-- Excerpt provided --
════════════════

Extraordinary Images Of The Hottest Country In The World For Untapped Natural Resources

myanmar jade

Photo: AP Photo/Khin Maung Win

The hottest emerging economy for resources is Myanmar. It’s been a previously ultra-closed society that’s now starting to open up.

As Myanmar opens up its economy and western countries lift their sanctions on the country, companies have been flocking there to tap into its resources.

The country is rich in energy, precious stones like jade and rubies, teak, copper, and biomass like charcoal to name a few.

Myanmar reportedly has 11–23 trillion cubic feet in natural gas reserves and 50 million barrels of crude oil reserves. They recently auctioned 18 oil and natural gas blocks.

We put together a photo tour of some of its resources. In the case of energy, since many of its oil and gas fields haven’t been developed, we put together satellite images of some of its fields.

Myanmar accounts for 80 per cent of global teak. Teak is a kind of wood that is extremely popular in Asia and is used to make furniture and boats.

A young Burmese boy labels teak logs marked for export.

But the government is banning exports of commodity teak starting in 2014. However, it does want to boost its exports of finished teak goods.

Source: The Irrawaddy

Myanmar is rich in precious stones like jade, and prices have skyrocketed because of Chinese demand.

════════════════

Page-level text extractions
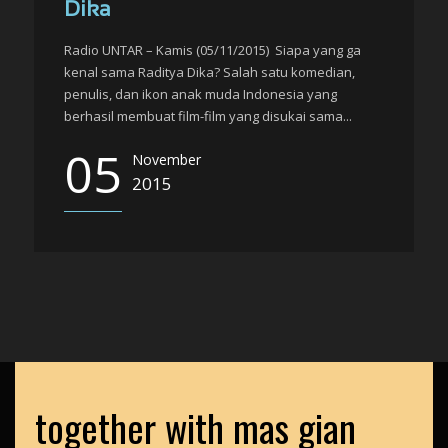
Dika
Radio UNTAR – Kamis (05/11/2015) Siapa yang ga
kenal sama Raditya Dika? Salah satu komedian,
penulis, dan ikon anak muda Indonesia yang
berhasil membuat film-film yang disukai sama...
05
November
2015
together with mas gian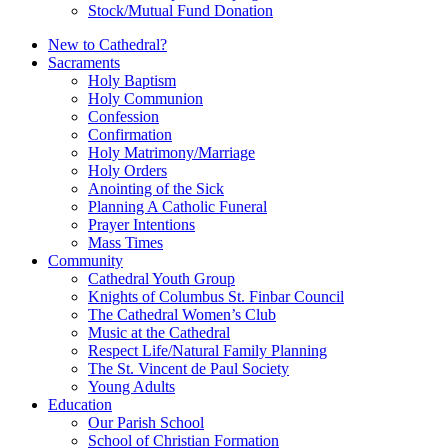
Stock/Mutual Fund Donation
New to Cathedral?
Sacraments
Holy Baptism
Holy Communion
Confession
Confirmation
Holy Matrimony/Marriage
Holy Orders
Anointing of the Sick
Planning A Catholic Funeral
Prayer Intentions
Mass Times
Community
Cathedral Youth Group
Knights of Columbus St. Finbar Council
The Cathedral Women’s Club
Music at the Cathedral
Respect Life/Natural Family Planning
The St. Vincent de Paul Society
Young Adults
Education
Our Parish School
School of Christian Formation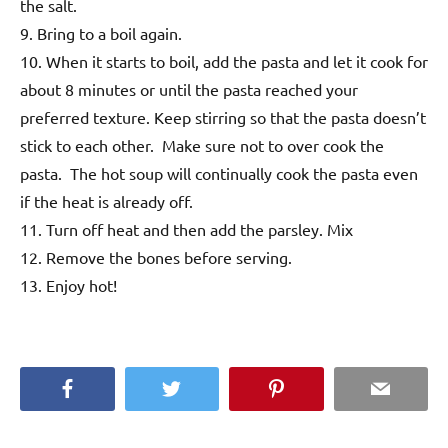
the salt.
9. Bring to a boil again.
10. When it starts to boil, add the pasta and let it cook for
about 8 minutes or until the pasta reached your
preferred texture. Keep stirring so that the pasta doesn’t
stick to each other. Make sure not to over cook the
pasta. The hot soup will continually cook the pasta even
if the heat is already off.
11. Turn off heat and then add the parsley. Mix
12. Remove the bones before serving.
13. Enjoy hot!
Facebook
Twitter
Pinterest
Email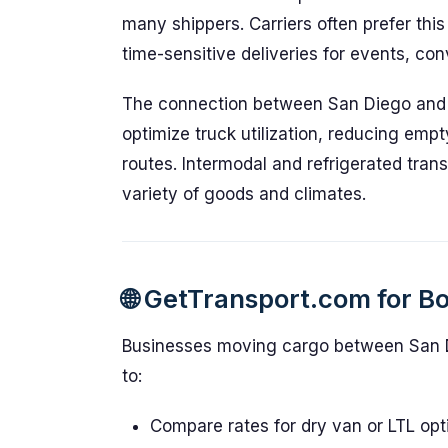
many shippers. Carriers often prefer thi
time-sensitive deliveries for events, co
The connection between San Diego and L
optimize truck utilization, reducing emp
routes. Intermodal and refrigerated tran
variety of goods and climates.
🌐 GetTransport.com for B
Businesses moving cargo between San 
to:
Compare rates for dry van or LTL opt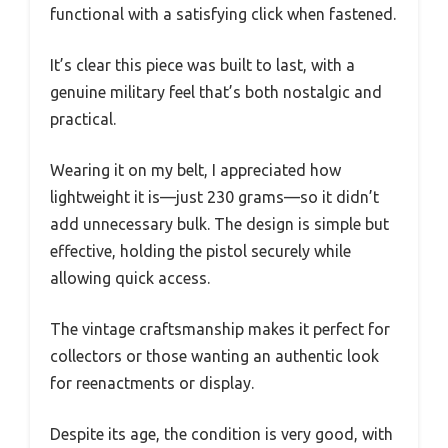
functional with a satisfying click when fastened.
It’s clear this piece was built to last, with a
genuine military feel that’s both nostalgic and
practical.
Wearing it on my belt, I appreciated how
lightweight it is—just 230 grams—so it didn’t
add unnecessary bulk. The design is simple but
effective, holding the pistol securely while
allowing quick access.
The vintage craftsmanship makes it perfect for
collectors or those wanting an authentic look
for reenactments or display.
Despite its age, the condition is very good, with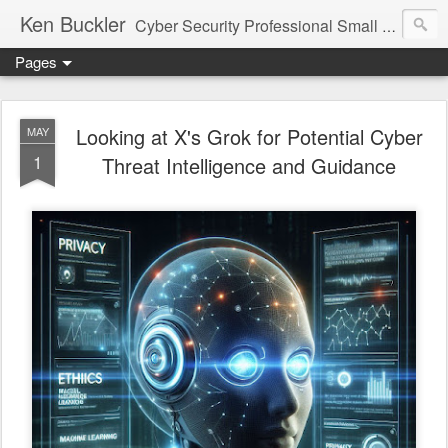
Ken Buckler
Cyber Security Professional Small Business Advocate STEM Education Advocate
Pages
Looking at X's Grok for Potential Cyber
MAY
1
Threat Intelligence and Guidance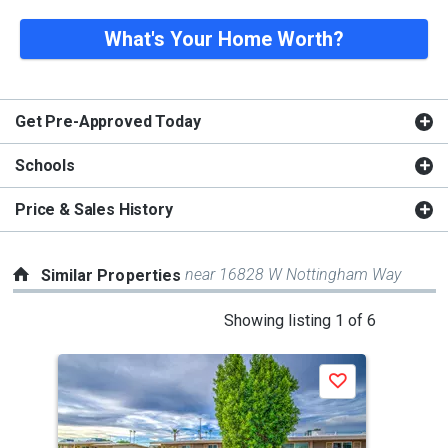
What's Your Home Worth?
Get Pre-Approved Today
Schools
Price & Sales History
near 16828 W Nottingham Way
Similar Properties
This
Showing listing 1 of 6
is
a
Save
carousel
with
tiles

════════════════

-- Tasks to complete --
#1 From the article on Myanmar's resources, copy the passage starting with "The country is" and going on through "finished teak goods.".
#2 According to the article on Myanmar's resources, what share of global teak does Myanmar account for?

-- Problem solutions --
#1
The country is rich in energy, precious stones like jade and rubies, teak, copper, and biomass like charcoal to name a few.

Myanmar reportedly has 11–23 trillion cubic feet in natural gas reserves and 50 million barrels of crude oil reserves. They recently auctioned 18 oil and natural gas blocks.

We put together a photo tour of some of its resources. In the case of energy, since many of its oil and gas fields haven’t been developed, we put together satellite images of some of its fields.

Myanmar accounts for 80 per cent of global teak. Teak is a kind of wood that is extremely popular in Asia and is used to make furniture and boats.

A young Burmese boy labels teak logs marked for export.

But the government is banning exports of commodity teak starting in 2014. However, it does want to boost its exports of finished teak goods.

#2 Myanmar accounts for 80 percent of global teak.